The cave church of Abu Serga. The oldest church inside the walls of Coptic Cairo is Abu Serga, built in the eleventh century on far older pillars, and named for two Roman soldiers, Sergius and Bacchus, put to death for their faith in 296. It is built over a cave, and the cave is the reason for it: as Matthew's Gospel tells, the Holy Family fled Herod into Egypt, and tradition holds that Joseph, Mary, and the infant Jesus sheltered here for some months on their long journey.



The Hanging Church. A little farther on stands Saint Virgin Mary's Coptic Orthodox Church, known to everyone as the Hanging Church, for it was raised on the old southern gate of the Roman fortress of Babylon, its nave suspended over the passage on a footing of palm logs and stone. Inside, the wooden roof is shaped like the upturned hull of Noah's ark.
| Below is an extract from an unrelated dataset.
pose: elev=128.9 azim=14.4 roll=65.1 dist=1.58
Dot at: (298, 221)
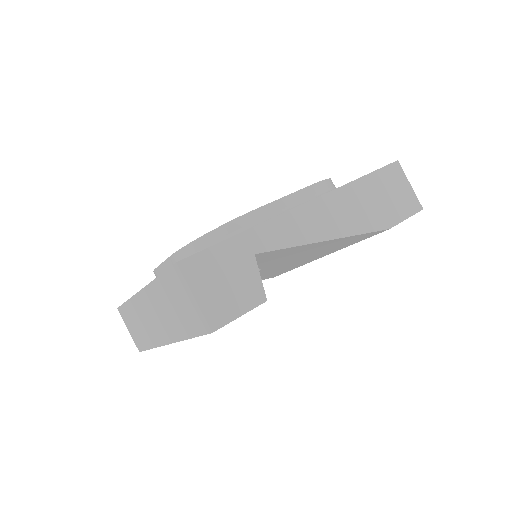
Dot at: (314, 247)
It has three sanctuaries, the central one for the Virgin Mary, and among its many old icons is the one they call the Coptic Mona Lisa, of Mary with the child, dating back some twelve centuries.



The head priest, Father Jacob Soliman, met us at the top of the stairs, spoke with us a while, gave us his blessing, and shared with us the Communion bread; we felt deeply welcomed.

In the courtyard we had Sam take our picture before one of the frescoes.

There is more to tell about this church, something that happened to John on our first visit, weeks before, and again on this one. It was the most moving thing of the whole journey, and we have set it down on its own. It is the close of this story, and we will tell it there.
Lunch, and a cat. We took Sam to lunch at a spot he knew, and found ourselves sharing the table with the local cats, who worked out a clear pecking order over the scraps; a big red tom won the day, held his ground under our feet, and even took a swipe at Sam when he tried to shoo him off. We let him stay.

A cartouche. Sam wore a cartouche on a chain, his initials and his wife's in hieroglyphs, a gift from her; Janice admired it, and he took us to a shop where she chose a pair of earrings instead, one with John's initials and one with hers, written in the old picture-letters we had just learned to read at the Rosetta Stone.


Goodbye to Sam. And then it was over. Sam dropped us at the hotel to rest before the long drive to the airport and our flight home in the small hours. We said our goodbyes and took a last picture with him, the guide who had become a friend, and to whom we owe so much of what this trip came to mean. Janice had worn her Mayflower Descendant shirt all day, and even here a stranger in the museum had stopped her to say he was one too. It is a small world.